Eastview is one of the largest churches in central Illinois with 7,000 members. The church conducted seven Christmas Eve services last year. This year, it will be quite different because of COVID-19.

“I’m 55 years old. I’ve been a pastor for 35 years and this is probably going to be the first Christmas Eve that I have not been in church,” Baker said.

Instead, Eastview has recorded a Christmas Eve service that it will live stream that afternoon. Eastview resumed in-person worship in August with limited seating, but Baker said social distancing for a holiday service would be much harder to do.

“We knew that we would have tons of people and visitors, and we knew that we would either have to have 20 services that were reasonable in terms of percentages of attendees, or we should do something different,” Baker explained.

Eastview is not alone.

Other Twin City churches are planning virtual services during the holidays--as they have done since the pandemic began in the spring.

Deacon Kevin Jackson at Mt. Pisgah Baptist Church in Bloomington said his church is focused on keeping all of its members “safe and secure from the hazards associated with COVID-19.

“This is a joyous time of the year, as we continue to serve our community and worship in a safe and meaningful manner,” Jackson said.

Some churches will open their doors for the holidays. Epiphany Catholic Church in Normal plans to hold as many Christmas Eve services as it takes to allow for socially-distanced worship. The church took pre-registrations for three services and has added a fourth.

Epiphany has been open since the state relaxed rules for houses of worship in June.

Pastoral assistant Cindy Myers said Epiphany has been regularly close to filling its 25% capacity, adding said parishioners wear masks as required and follow health guidelines.

“Folks are very aware of everything going on in our world, of course, but we have had pretty consistent attendance at Epiphany,” Myers said.

Epiphany also will offer a virtual Christmas Eve service, but Myers said the church felt it was important to offer worship in-house services for one of the holiest days on the calendar.

“I think for everybody this time in COVID feels a little different, for some it feels a lot different,” Myers said. “I’m just very happy that this is an option for those who so desire to come.”

Hanukkah isn't as significant a holiday for Jews as Christmas is for Christians, but the two often are linked because they so close on the calendar.

Moses Montefiore Temple in Bloomington has remained closed since the pandemic began. Rabbi Rebecca Dubowe said the temple serves a mostly older population that are at greater risk of COVID complications. All services are online only until further notice.

“We are calling it the new normal. We are doing what we can, because we can still light the menorah,” Dubowe said on IPR's The 21st Show. “That doesn’t stop us because we aren’t able to be together in person.”

Credit Mary Cullen / WGLT
Rabbi Rebecca Dubowe of Moses Montefiore Temple said the congregation is mostly older and susceptible to greater health complications from COVID.

Hanukkah is an eight-day observance that ends Friday. Dubowe said the festival of lights is steeped in traditions that people can do at home, including lighting the menorah.

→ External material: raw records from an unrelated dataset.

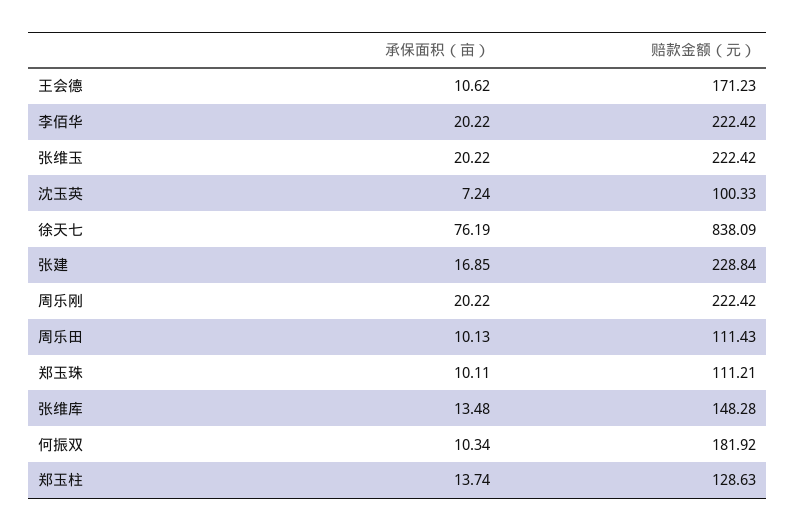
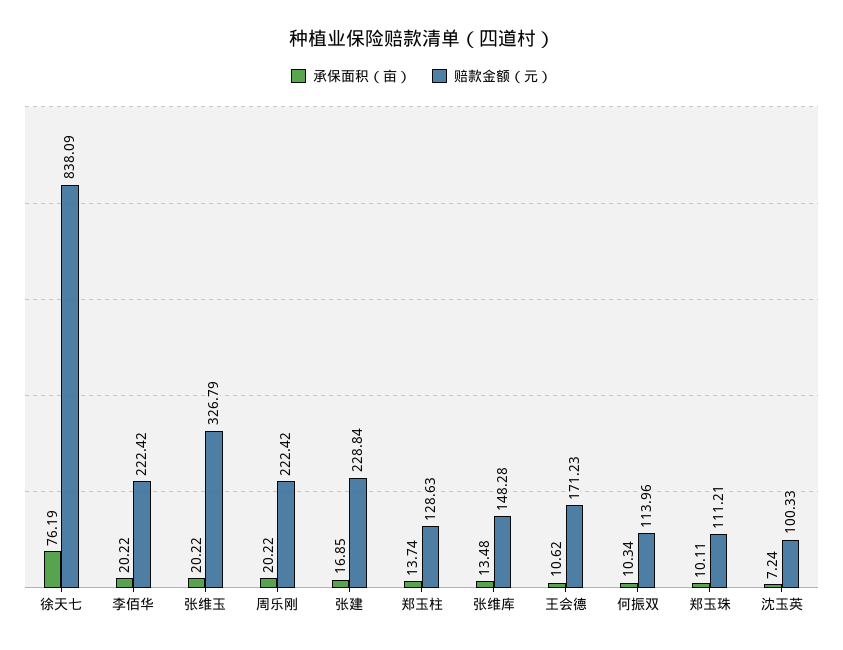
  {
    "承保面积（亩）": {
      "王会德": 10.62,
      "李佰华": 20.22,
      "张维玉": 20.22,
      "沈玉英": 7.24,
      "徐天七": 76.19,
      "张建": 16.85,
      "周乐刚": 20.22,
-     "周乐田": 10.13,
      "郑玉珠": 10.11,
      "张维库": 13.48,
      "何振双": 10.34,
      "郑玉柱": 13.74
    },
    "赔款金额（元）": {
      "王会德": 171.23,
      "李佰华": 222.42,
-     "张维玉": 222.42,
+     "张维玉": 326.79,
      "沈玉英": 100.33,
      "徐天七": 838.09,
      "张建": 228.84,
      "周乐刚": 222.42,
-     "周乐田": 111.43,
      "郑玉珠": 111.21,
      "张维库": 148.28,
-     "何振双": 181.92,
+     "何振双": 113.96,
      "郑玉柱": 128.63
    }
  }

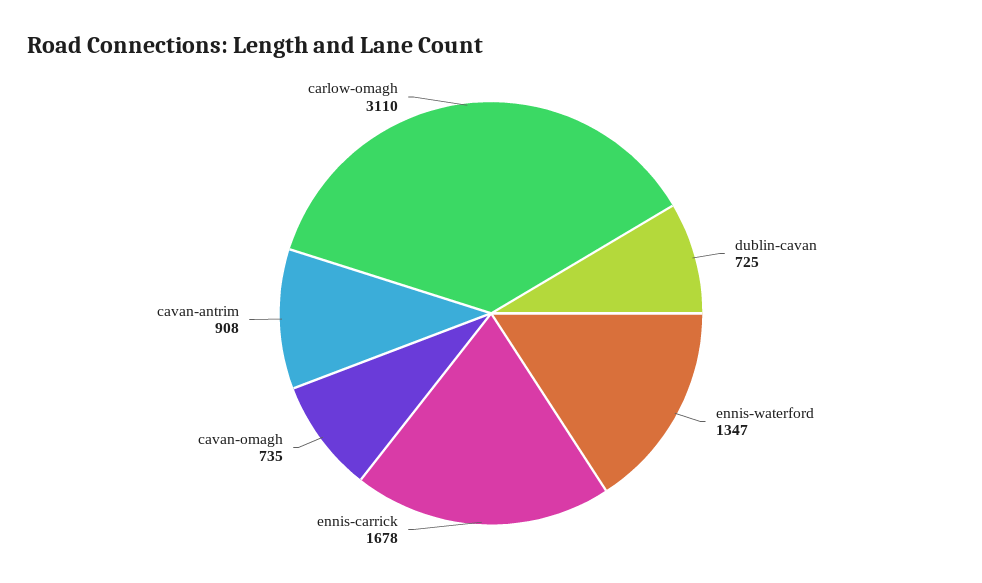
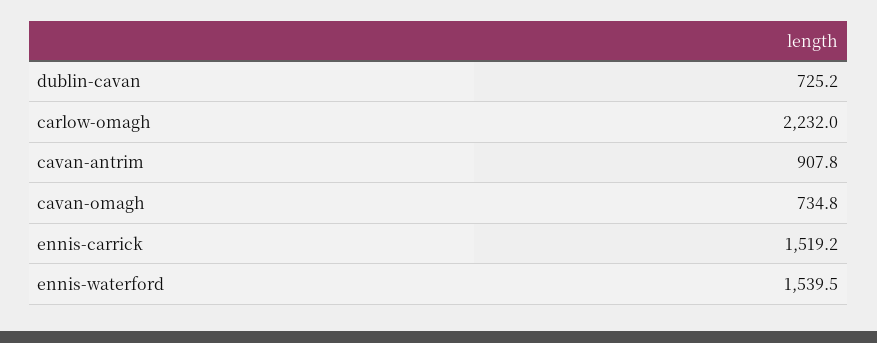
  {
    "dublin-cavan": 725.2,
-   "ennis-waterford": 1347,
+   "ennis-waterford": 1539.5,
-   "ennis-carrick": 1678,
+   "ennis-carrick": 1519.2,
    "cavan-omagh": 734.8,
    "cavan-antrim": 907.8,
-   "carlow-omagh": 3110
+   "carlow-omagh": 2232
  }

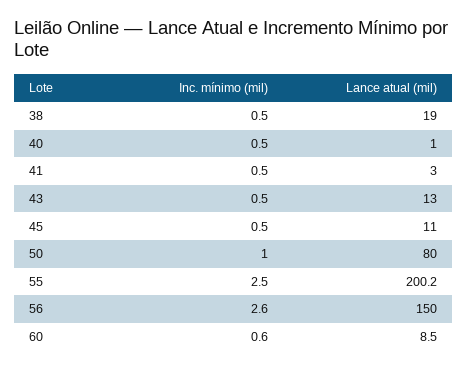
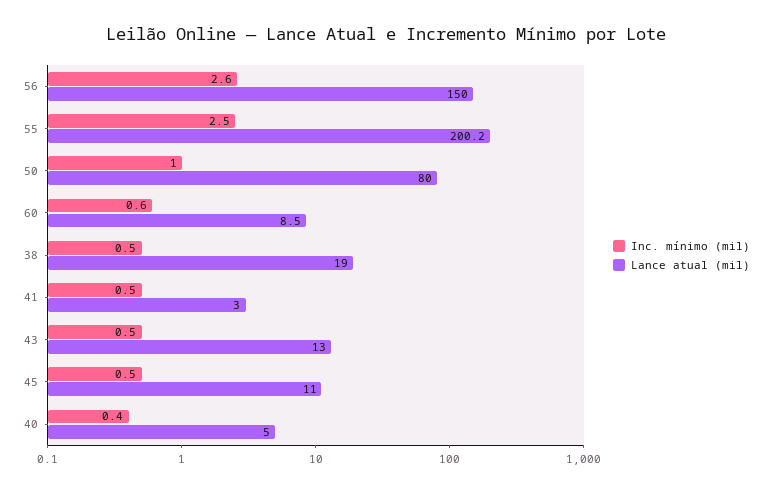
  {
    "Inc. mínimo (mil)": {
      "38": 0.5,
-     "40": 0.5,
+     "40": 0.4,
      "41": 0.5,
      "43": 0.5,
      "45": 0.5,
      "50": 1,
      "55": 2.5,
      "56": 2.6,
      "60": 0.6
    },
    "Lance atual (mil)": {
      "38": 19,
-     "40": 1,
+     "40": 5,
      "41": 3,
      "43": 13,
      "45": 11,
      "50": 80,
      "55": 200.2,
      "56": 150,
      "60": 8.5
    }
  }

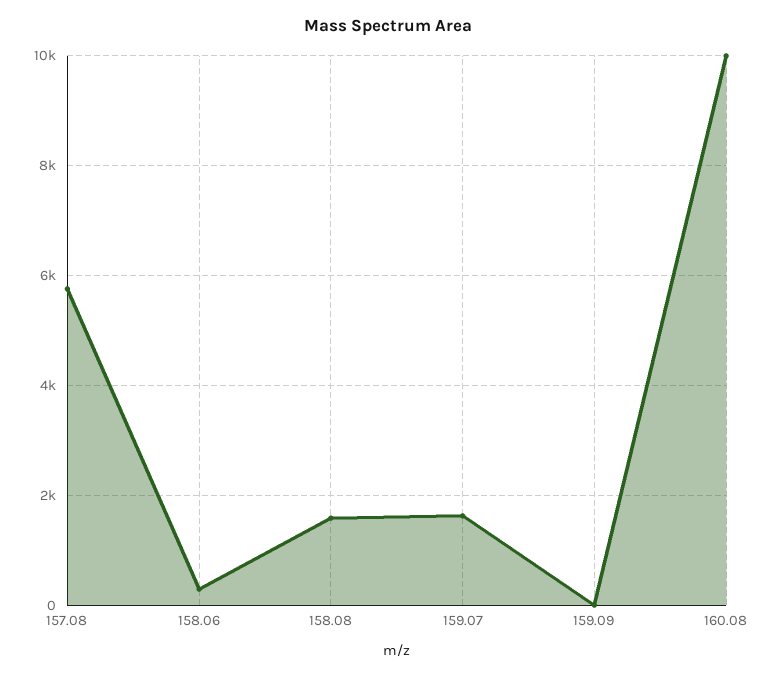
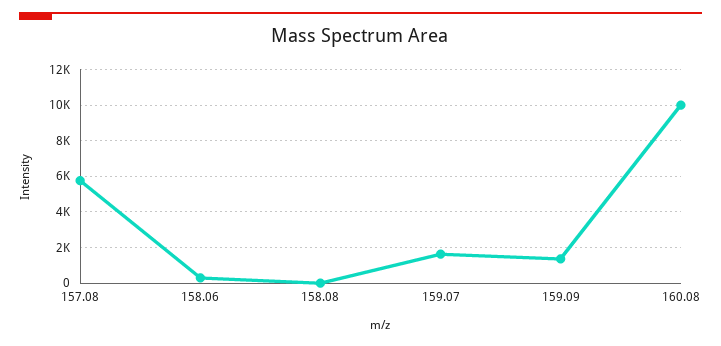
  {
    "157.08": 5800,
    "158.06": 200,
-   "158.08": 1600,
+   "158.08": 0,
    "159.07": 1600,
-   "159.09": 0,
+   "159.09": 1500,
    "160.08": 10000
  }

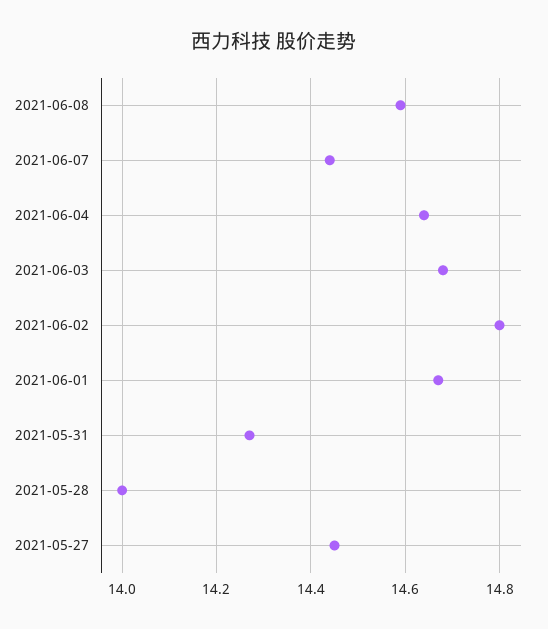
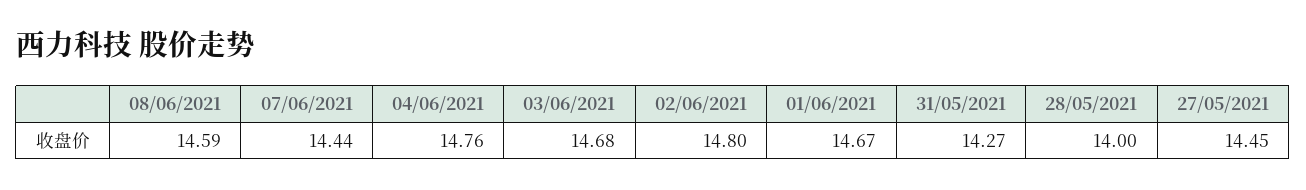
  {
    "2021-06-08": 14.59,
    "2021-06-07": 14.44,
-   "2021-06-04": 14.65,
+   "2021-06-04": 14.76,
    "2021-06-03": 14.68,
    "2021-06-02": 14.8,
    "2021-06-01": 14.67,
    "2021-05-31": 14.27,
    "2021-05-28": 14,
    "2021-05-27": 14.45
  }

She said that will have to do for now.

“Everybody has a home and we can do what we can to enjoy,” Dubowe said. “Everything is happening virtual and there is a little disconnection of community, but we are doing our best to reach out.”

Eastview's Baker said he's grateful technology has kept the church accessible to most everyone during the pandemic, but he said it can't replace the sense of community that a church provides.

“People long for it, people want to interact with other people, so we are going to have to figure out how if that’s their take and they want to do the worship thing on a Sunday morning (online), then we have to figure out a way to get them into smaller groups of maybe two families or three families,” Baker said.

Eastview still hosts small group meetings for bible study, some in-person and some virtually with Baker noting the pandemic likely will likely change how people worship long after COVID.

The McLean County Interfaith Alliance is hosting an online event called “Hope in a Weary World’ for people who are struggling this time of year. It will be held at 7 p.m. Thursday.